Methods:  This study employed a quantitative content analysis of cancer news story reviews on the HNR website from 2005 to 2013 (N=469). Two time frames were identified [time 1: 2005-2009 (n=225); time 2: 2010-2013 (n=245)] to see if there has been an improvement in coverage over time, and to identify whether there are trends in stories about specific treatments and/or cancer types.

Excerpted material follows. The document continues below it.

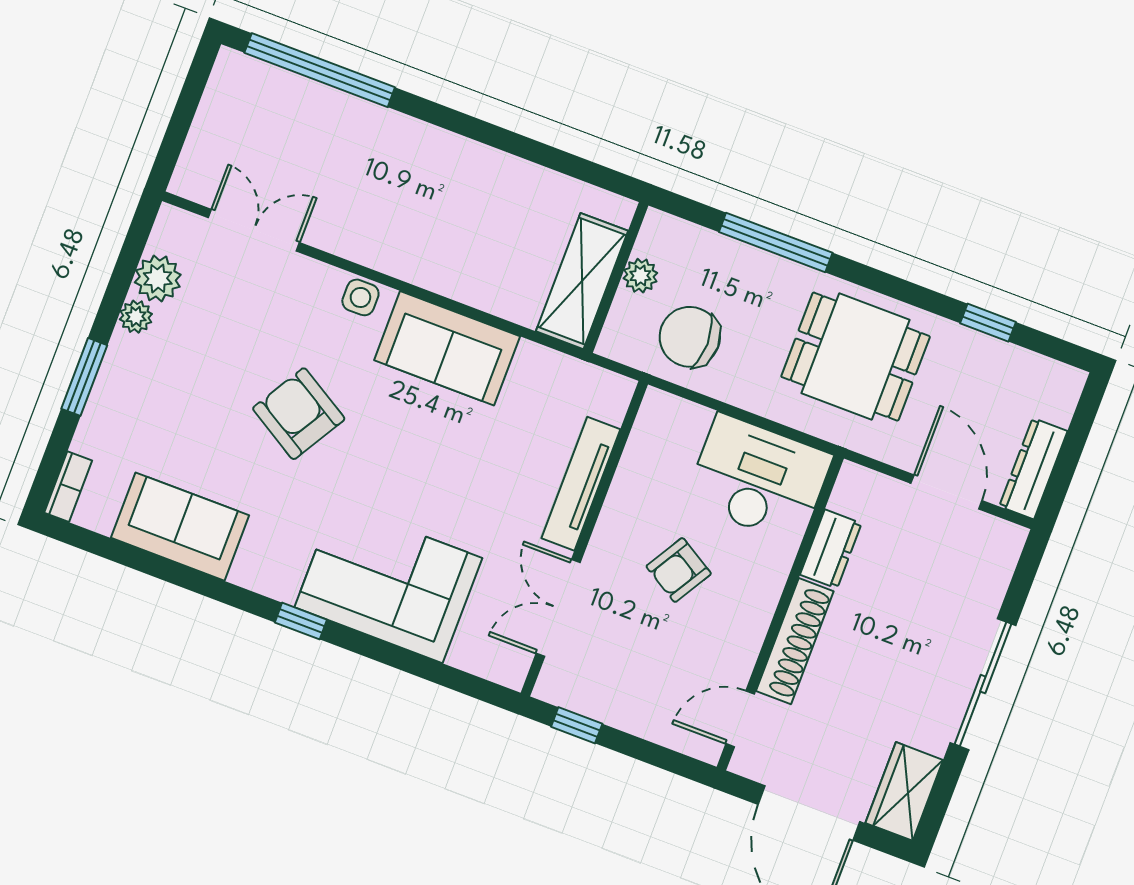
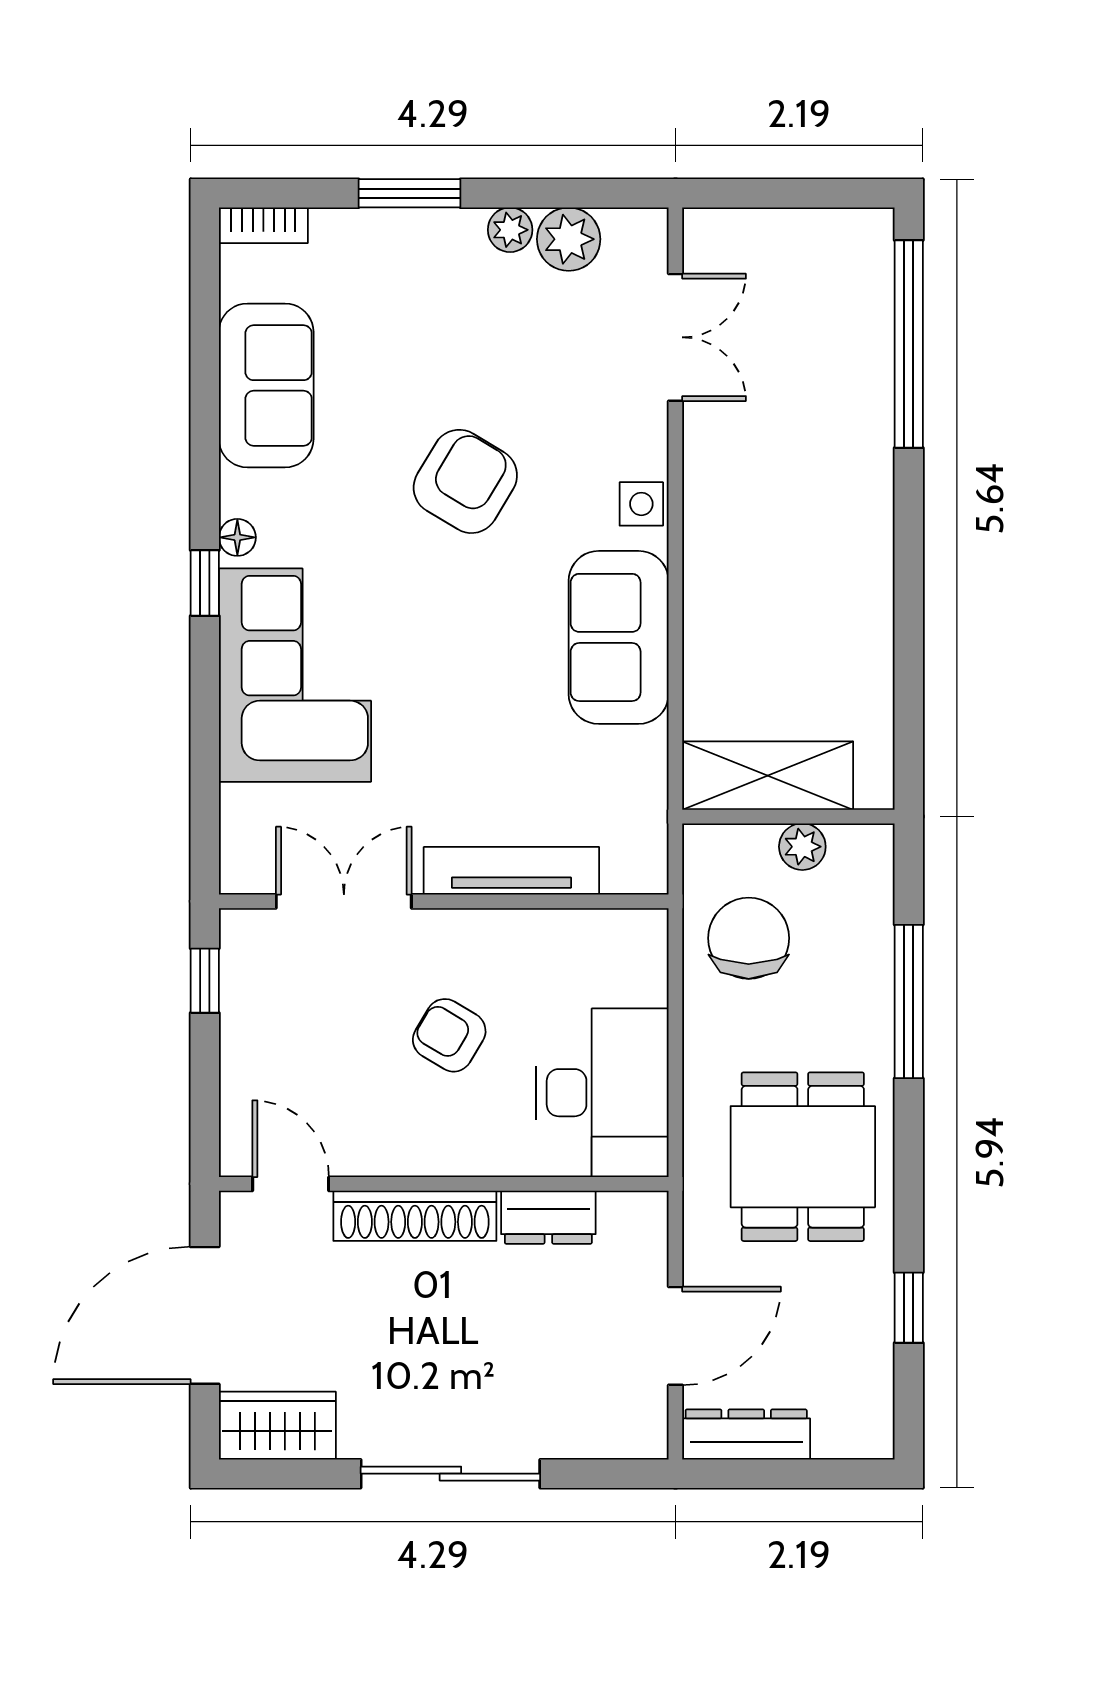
floor lamp: (278, 586) -> (237, 537), added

Results:  From 2005-2013, breast (28.6%) and prostate cancer (20.7%) were the most frequent cancer types to be reviewed, but there was no significant change between T1 and T2 in frequency by cancer type [X2 (1, N = 468) = 8.24, ns]. However, there was a positive increase between T1 (M=.55) and T2 (M=.61) in the average score HNR reviewers gave all cancer stories for meeting their criteria [F(1, 468) = 4.89, p = .028). That said, when analyzing which specific types of cancer interventions were most poorly reported, stories that discussed new drug therapies consistently failed to report the cost of treatment [X2 (1, N = 468) = 10.86, p = .004]. Also, stories that provided information on dietary solutions to prevent and/or reduce cancer recurrence failed to discuss the quality of evidence when reporting new trials results [X2 (1, N = 468) = 7.09, p = .029], and regularly committed disease mongering [X2 (1, N = 468) = 5.43, p = .021]. Finally, cervical cancer stories rarely reported the costs associated with different cervical cancer screening modalities [X2 (1, N = 468) = 9.51, p = .009], and stories about skin cancer frequently failed to disclose potential conflicts of interest when using expert sources [X2 (1, N = 468) = 7.23, p = .027]. 

Conclusions:  From these initial findings, news outlets are doing a better job now than they did 10 years ago when reporting new treatment information in cancer stories. However, stories about new drugs and “cancer-preventing diets” continually fail to provide accurate, balanced or complete information to health consumers. 

Implications for research and/or practice: HNR is providing an invaluable service to improve the quality of public dialogue about health care in news media by helping consumers critically analyze new interventions while promoting shared decision-making.